All the United States Supreme Court decided, Justice Alito wrote, was when evidence must be suppressed because the police had created the exigency. Lower courts had approached that question in some five different ways.
The standard announced Monday, Justice Alito wrote, had the virtue of simplicity.
"Where, as here, the police did not create the exigency by engaging or threatening to engage in conduct that violates the Fourth Amendment," he wrote, "warrantless entry to prevent the destruction of evidence is reasonable and thus allowed."
But "there is a strong argument," Justice Alito added, that evidence would have to be suppressed where the police did more than knock and announce themselves. In general, he wrote, "the exigent circumstances rule should not apply where the police, without a warrant or any legally sound basis for a warrantless entry, threaten that they will enter without permission unless admitted."

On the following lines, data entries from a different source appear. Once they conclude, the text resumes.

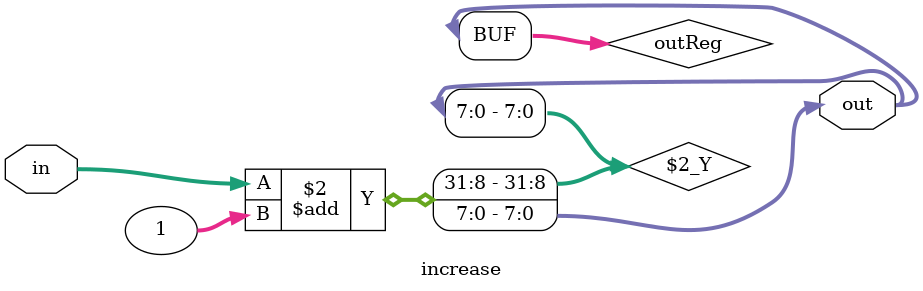
<source format=v>
module increase#(parameter DATA_SIZE = 8)
                (input [DATA_SIZE-1:0] in, output [DATA_SIZE-1:0] out);
    reg [DATA_SIZE-1:0] outReg;
    
    assign out = outReg;
    
    always @* begin
        outReg = in+1;
    end
endmodule

</source>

Justice Ginsburg, dissenting, said the majority had taken a wrong turn.
"The urgency must exist, I would rule," she wrote, "when the police come on the scene, not subsequent to their arrival, prompted by their own conduct."
Justice Ginsburg then asked a rhetorical question based on the text of the Fourth Amendment.
"How 'secure' do our homes remain if police, armed with no warrant, can pound on doors at will and, on hearing sounds indicative of things moving, forcibly enter and search for evidence of unlawful activity?" she asked.